20 numbers are picked per game from the draw and the player picks 10. There are 80 numbers total to choose from. I hope I explained that clearly.
So, I thought it would be 80 choose 10 but I’ve seen another answer say it’s (equivalently) 20 choose 10/ 80 choose 10. Much appreciation to get an answer for this.
Here is the payout table:
For your dad to win the biggest prize, he would have to pick ten numbers of the winning twenty, so there are $20\choose 10$ ways he can win. The total number of ways he can make his pick is $80\choose 10$, so his chance of winning a million dollars is ${20\choose 10}/{80\choose 10}\approx 1.12\cdot 10^{-7}$.
However, that's not the only way he can win. He might also have anywhere from four to nine of the winning numbers. For him to have $k$ of the winning numbers, he would have $20\choose k$ ways to pick those numbers, and then $60\choose 10-k$ ways to pick the rest. Note that when $k=10$, that ${60\choose 10-k}={60\choose 0}=1$, so this generalizes the previous formula. There are still $80\choose 10$ ways he can make his choice.

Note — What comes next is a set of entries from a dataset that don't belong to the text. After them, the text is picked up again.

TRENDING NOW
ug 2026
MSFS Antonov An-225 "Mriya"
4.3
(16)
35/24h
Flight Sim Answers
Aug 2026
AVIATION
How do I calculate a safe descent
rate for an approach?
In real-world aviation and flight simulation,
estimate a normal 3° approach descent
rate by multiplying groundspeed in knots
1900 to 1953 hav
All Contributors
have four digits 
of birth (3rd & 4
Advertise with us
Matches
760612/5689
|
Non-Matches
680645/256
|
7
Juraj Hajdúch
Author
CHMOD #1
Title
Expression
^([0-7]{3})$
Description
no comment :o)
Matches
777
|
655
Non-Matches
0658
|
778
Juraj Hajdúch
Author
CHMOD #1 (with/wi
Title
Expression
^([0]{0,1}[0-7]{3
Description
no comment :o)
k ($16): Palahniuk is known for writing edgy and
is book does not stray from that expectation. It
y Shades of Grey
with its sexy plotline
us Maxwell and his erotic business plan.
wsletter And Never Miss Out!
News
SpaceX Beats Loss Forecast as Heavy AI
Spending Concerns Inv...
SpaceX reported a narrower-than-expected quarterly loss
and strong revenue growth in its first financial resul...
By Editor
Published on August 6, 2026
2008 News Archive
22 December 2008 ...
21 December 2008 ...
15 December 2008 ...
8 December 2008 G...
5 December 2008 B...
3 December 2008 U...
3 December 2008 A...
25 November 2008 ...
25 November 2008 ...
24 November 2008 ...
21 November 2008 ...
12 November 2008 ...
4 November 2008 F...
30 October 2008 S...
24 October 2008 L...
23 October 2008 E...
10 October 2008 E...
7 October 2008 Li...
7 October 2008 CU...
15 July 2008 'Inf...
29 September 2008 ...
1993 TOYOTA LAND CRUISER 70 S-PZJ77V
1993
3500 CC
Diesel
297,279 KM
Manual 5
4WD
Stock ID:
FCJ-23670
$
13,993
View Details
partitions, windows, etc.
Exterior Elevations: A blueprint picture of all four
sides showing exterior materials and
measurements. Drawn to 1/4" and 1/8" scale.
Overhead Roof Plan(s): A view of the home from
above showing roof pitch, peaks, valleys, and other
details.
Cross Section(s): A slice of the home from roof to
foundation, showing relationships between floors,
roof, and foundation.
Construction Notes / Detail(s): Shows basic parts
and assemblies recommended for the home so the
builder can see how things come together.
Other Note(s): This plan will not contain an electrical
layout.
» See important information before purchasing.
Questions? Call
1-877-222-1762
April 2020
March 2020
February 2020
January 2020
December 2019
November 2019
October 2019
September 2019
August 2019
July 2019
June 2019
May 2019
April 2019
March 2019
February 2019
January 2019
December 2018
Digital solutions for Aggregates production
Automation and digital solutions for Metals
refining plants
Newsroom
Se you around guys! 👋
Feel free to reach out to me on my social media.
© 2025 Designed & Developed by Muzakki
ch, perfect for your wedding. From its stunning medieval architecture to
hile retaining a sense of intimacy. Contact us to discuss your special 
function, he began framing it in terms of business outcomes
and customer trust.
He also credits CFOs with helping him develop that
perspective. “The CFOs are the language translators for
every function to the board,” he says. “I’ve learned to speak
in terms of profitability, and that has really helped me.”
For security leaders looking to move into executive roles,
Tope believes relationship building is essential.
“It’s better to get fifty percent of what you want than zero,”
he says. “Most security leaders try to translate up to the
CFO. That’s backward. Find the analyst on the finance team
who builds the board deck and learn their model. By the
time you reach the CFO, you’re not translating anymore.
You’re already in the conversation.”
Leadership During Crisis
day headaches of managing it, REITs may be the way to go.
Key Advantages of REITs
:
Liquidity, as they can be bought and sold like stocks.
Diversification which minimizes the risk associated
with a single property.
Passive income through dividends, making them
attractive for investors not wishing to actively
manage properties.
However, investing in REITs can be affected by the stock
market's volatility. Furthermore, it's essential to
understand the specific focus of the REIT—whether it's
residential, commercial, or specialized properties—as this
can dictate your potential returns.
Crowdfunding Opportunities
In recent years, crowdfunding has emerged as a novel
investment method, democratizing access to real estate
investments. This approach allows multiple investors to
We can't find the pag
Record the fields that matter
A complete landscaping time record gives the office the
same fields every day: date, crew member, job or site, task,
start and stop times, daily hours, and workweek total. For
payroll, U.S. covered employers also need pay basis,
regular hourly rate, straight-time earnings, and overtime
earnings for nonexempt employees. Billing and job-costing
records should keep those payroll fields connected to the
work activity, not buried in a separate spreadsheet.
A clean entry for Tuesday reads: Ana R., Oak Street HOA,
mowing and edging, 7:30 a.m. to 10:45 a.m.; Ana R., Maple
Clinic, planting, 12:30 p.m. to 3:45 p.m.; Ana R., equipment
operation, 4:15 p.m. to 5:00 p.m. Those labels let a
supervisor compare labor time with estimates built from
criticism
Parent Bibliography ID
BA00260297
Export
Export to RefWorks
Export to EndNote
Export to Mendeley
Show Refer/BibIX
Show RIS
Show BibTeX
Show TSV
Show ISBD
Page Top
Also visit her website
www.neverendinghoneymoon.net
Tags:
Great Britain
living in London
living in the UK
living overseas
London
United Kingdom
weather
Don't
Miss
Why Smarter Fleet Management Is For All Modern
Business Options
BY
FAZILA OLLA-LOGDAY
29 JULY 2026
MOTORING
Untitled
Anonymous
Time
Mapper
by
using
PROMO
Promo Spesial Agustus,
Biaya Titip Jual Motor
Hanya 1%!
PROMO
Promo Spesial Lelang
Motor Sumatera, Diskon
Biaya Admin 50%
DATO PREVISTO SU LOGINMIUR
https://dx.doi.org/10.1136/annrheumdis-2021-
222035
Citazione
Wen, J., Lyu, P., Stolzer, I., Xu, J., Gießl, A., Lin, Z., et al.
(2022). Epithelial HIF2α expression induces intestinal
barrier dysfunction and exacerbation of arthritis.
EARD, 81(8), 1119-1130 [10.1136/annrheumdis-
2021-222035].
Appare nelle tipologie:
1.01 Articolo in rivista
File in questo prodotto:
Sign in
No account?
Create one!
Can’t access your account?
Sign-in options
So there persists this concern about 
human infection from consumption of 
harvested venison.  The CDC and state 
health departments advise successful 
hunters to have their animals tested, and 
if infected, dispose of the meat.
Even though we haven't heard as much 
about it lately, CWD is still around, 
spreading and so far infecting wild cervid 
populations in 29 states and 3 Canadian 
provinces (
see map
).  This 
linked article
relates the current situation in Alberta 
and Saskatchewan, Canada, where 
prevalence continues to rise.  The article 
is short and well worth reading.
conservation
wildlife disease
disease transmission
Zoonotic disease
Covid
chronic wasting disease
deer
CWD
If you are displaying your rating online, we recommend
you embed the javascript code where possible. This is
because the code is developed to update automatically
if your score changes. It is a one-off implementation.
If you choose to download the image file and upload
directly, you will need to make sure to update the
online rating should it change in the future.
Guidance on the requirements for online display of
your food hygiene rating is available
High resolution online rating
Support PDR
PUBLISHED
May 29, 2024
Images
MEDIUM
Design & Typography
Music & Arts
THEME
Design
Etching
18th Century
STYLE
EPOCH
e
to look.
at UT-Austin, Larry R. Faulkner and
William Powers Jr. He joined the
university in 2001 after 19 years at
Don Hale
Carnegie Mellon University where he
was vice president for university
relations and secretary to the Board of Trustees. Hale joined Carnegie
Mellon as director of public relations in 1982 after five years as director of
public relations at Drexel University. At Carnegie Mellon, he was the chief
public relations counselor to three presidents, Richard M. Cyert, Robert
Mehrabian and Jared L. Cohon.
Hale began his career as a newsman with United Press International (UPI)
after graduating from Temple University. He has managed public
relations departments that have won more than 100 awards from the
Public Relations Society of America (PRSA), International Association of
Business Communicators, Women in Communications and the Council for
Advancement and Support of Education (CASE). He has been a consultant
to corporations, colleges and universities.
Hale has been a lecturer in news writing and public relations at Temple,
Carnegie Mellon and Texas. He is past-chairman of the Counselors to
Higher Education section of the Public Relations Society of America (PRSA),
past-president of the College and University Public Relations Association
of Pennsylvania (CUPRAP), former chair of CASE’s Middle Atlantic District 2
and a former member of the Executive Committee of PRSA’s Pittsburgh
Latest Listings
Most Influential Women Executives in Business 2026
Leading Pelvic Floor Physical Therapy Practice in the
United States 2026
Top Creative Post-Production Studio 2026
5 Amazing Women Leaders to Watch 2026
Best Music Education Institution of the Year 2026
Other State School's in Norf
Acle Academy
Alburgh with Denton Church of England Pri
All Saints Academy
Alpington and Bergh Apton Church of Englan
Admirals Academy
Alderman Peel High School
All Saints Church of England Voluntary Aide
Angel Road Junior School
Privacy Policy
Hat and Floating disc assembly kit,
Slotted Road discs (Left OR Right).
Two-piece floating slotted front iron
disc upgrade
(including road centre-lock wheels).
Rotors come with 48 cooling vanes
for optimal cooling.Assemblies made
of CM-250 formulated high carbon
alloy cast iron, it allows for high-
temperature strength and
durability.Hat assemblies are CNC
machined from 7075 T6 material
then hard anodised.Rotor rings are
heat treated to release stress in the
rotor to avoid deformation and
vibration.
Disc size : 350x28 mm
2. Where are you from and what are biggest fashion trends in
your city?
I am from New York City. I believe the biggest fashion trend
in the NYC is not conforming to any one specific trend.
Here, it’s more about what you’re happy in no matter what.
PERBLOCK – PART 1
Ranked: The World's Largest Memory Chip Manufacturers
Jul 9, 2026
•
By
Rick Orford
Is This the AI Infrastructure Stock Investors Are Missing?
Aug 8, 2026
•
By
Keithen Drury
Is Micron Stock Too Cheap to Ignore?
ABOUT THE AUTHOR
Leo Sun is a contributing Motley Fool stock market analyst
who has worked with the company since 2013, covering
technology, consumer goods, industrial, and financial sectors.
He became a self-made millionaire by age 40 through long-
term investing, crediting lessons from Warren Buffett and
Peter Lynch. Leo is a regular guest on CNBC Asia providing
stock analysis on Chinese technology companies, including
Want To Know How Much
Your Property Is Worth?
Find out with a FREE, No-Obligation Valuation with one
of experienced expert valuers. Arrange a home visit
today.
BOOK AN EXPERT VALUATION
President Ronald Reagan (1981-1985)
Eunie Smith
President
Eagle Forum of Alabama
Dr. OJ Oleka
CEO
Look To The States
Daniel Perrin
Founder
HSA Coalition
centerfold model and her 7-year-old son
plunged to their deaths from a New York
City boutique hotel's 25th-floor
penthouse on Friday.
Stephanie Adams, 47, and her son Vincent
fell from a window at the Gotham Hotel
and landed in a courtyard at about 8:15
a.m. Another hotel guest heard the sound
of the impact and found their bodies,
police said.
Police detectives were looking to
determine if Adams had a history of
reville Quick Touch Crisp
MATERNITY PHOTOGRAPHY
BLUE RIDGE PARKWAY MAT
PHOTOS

With this, we can compute the expected value of this game, which means for each winning outcome, computing the probability that he wins, multiplying the probability by the prize money, and adding these values up. Let $p_k$ denote the prize money for having $k$ winning numbers (assuming $p_{10}=10^6$). Then the expected value is
$$\frac{\sum_{k=4}^{10} {20\choose k}{60\choose 10-k}p_k}{80\choose 10}$$
By running a short python script, we can see that the expected value is around $\$0.65$. If your dad is paying more than $65$ cents when he buys ten numbers (which he probably is), then on average, he'll lose money per ticket.